O PSB Ceará formalizou a expulsão do ex-prefeito de Choró, Carlos Alberto Queiroz, o “Bebeto do Choró“, dos seus quadros partidários. O desligamento foi assinado pelo presidente estadual da sigla, Eudoro Santana, no dia 18 de agosto de 2026, e veio a público em meio à intensificação da corrida eleitoral cearense. A legenda justificou a medida pela necessidade de resguardar princípios éticos, a imagem institucional e as normas estatutárias frente aos problemas judiciais enfrentados pelo ex-gestor.

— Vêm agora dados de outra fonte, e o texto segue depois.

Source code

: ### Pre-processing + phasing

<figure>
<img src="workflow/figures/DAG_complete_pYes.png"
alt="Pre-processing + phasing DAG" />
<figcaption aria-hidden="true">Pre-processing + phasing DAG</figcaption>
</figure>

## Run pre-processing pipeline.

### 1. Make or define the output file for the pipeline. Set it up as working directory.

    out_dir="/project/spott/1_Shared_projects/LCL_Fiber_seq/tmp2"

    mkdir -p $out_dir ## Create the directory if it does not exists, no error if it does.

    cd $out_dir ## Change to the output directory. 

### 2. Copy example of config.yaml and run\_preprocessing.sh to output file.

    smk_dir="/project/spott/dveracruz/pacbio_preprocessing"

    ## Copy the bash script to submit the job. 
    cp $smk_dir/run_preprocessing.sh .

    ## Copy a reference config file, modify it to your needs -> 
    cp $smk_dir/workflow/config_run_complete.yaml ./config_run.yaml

O nome de Bebeto tornou-se munição política constante na campanha, com menções frequentes em discursos e debates entre o palanque de reeleição do governador Elmano de Freitas e a oposição liderada pelo candidato do PSDB, Ciro Gomes. A oposição explorava reiteradamente o vínculo partidário anterior do ex-prefeito com a sigla governista para desgastar o grupo de situação.
Rito ético-disciplinar
De acordo com o secretário-geral do PSB Ceará, Elias José, a Executiva Estadual discutiu o caso, encaminhou para o Conselho de Ética Estadual, que, por sua vez, observando o estatuto partidário, deliberou para que a apuração se desse no âmbito municipal, considerando que o filiado era uma liderança municipal com abrangência no município. Diante dessas circunstâncias, o caso teve seu trâmite no âmbito municipal:
- Origem: O procedimento ético-disciplinar foi instaurado pelo Conselho de Ética do diretório municipal de Choró.
- Avocação: Em razão da gravidade e de circunstâncias internas, a executiva estadual, sob a liderança de Eudoro Santana, avocou os autos do processo.
- Desfecho: Respeitado o devido processo legal interno, a direção estadual deliberou pela expulsão definitiva de Bebeto da agremiação.
Situação jurídica
Bebeto do Choró é considerado foragido da Justiça há cerca de um ano e meio. Contra ele, pesa um mandado de prisão expedido pela Justiça Eleitoral em dezembro de 2024.
As investigações apontam que o ex-prefeito teria articulado um esquema de desvio de verbas públicas oriundas de emendas parlamentares, abastecimento de caixa dois e compra de votos na região do Sertão Central. Com a confirmação da perda de filiação, o PSB busca estancar o desgaste político e desvincular a imagem partidária dos desdobramentos penais do caso.